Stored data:
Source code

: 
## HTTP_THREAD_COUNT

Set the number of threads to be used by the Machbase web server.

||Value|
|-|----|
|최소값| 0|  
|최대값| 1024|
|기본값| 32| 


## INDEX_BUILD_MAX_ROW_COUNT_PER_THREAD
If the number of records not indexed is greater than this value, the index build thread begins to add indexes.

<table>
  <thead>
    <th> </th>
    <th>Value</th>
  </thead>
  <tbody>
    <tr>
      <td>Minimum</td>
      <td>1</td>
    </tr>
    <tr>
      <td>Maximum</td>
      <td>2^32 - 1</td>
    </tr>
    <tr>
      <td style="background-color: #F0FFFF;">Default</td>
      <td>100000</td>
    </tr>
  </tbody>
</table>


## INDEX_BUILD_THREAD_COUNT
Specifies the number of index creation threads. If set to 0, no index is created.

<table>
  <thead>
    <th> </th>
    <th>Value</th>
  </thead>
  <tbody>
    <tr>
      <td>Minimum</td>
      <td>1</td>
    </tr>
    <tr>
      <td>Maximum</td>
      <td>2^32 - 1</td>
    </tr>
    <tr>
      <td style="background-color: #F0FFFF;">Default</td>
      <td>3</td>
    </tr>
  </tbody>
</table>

** ASSIGNED TASK **
Go through the records above and copy each one exactly.

** ANSWER SECTION **
Source code

: 
## HTTP_THREAD_COUNT

Set the number of threads to be used by the Machbase web server.

||Value|
|-|----|
|최소값| 0|  
|최대값| 1024|
|기본값| 32| 


## INDEX_BUILD_MAX_ROW_COUNT_PER_THREAD
If the number of records not indexed is greater than this value, the index build thread begins to add indexes.

<table>
  <thead>
    <th> </th>
    <th>Value</th>
  </thead>
  <tbody>
    <tr>
      <td>Minimum</td>
      <td>1</td>
    </tr>
    <tr>
      <td>Maximum</td>
      <td>2^32 - 1</td>
    </tr>
    <tr>
      <td style="background-color: #F0FFFF;">Default</td>
      <td>100000</td>
    </tr>
  </tbody>
</table>


## INDEX_BUILD_THREAD_COUNT
Specifies the number of index creation threads. If set to 0, no index is created.

<table>
  <thead>
    <th> </th>
    <th>Value</th>
  </thead>
  <tbody>
    <tr>
      <td>Minimum</td>
      <td>1</td>
    </tr>
    <tr>
      <td>Maximum</td>
      <td>2^32 - 1</td>
    </tr>
    <tr>
      <td style="background-color: #F0FFFF;">Default</td>
      <td>3</td>
    </tr>
  </tbody>
</table>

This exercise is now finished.